§ **INSTRUCTION**
Show every line in the records below that contains the word "label".

§ **ENTRIES SUPPLIED**
::::::

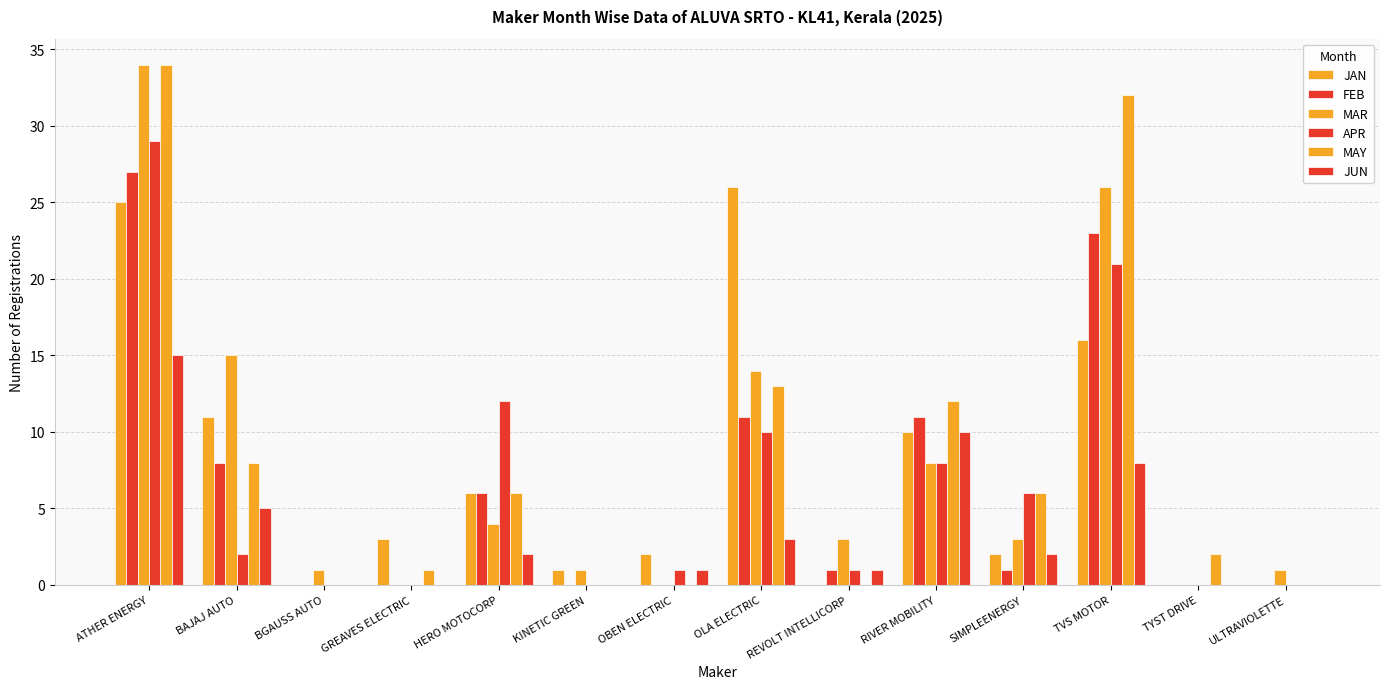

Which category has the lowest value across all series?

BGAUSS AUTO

::::::

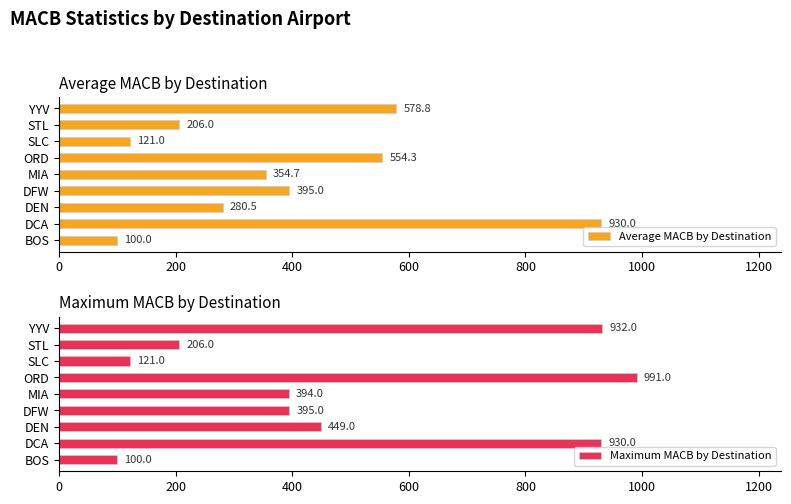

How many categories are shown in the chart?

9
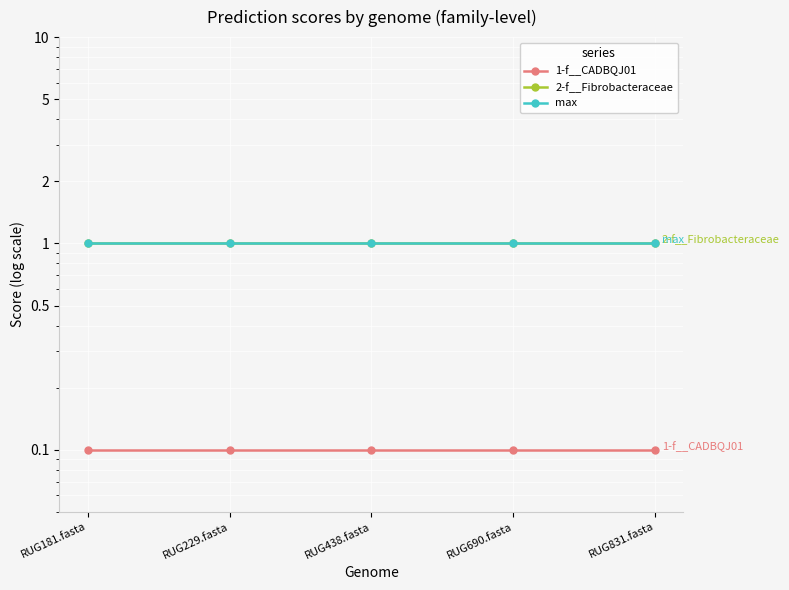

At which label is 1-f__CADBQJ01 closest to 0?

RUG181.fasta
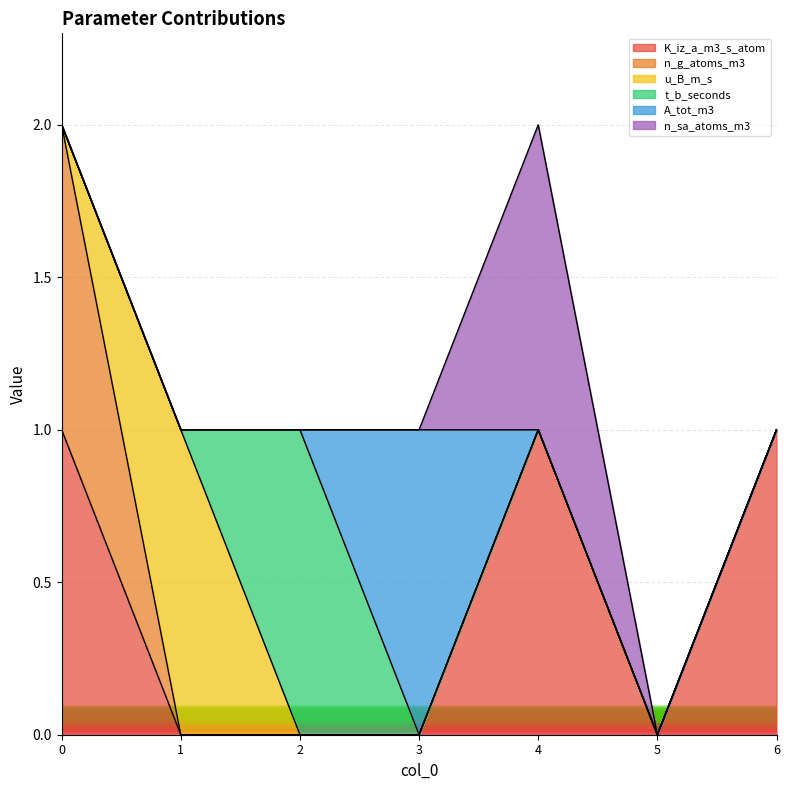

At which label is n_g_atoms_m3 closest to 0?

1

::::::

§ **EXERCISE ANSWER**
At which label is 1-f__CADBQJ01 closest to 0?
At which label is n_g_atoms_m3 closest to 0?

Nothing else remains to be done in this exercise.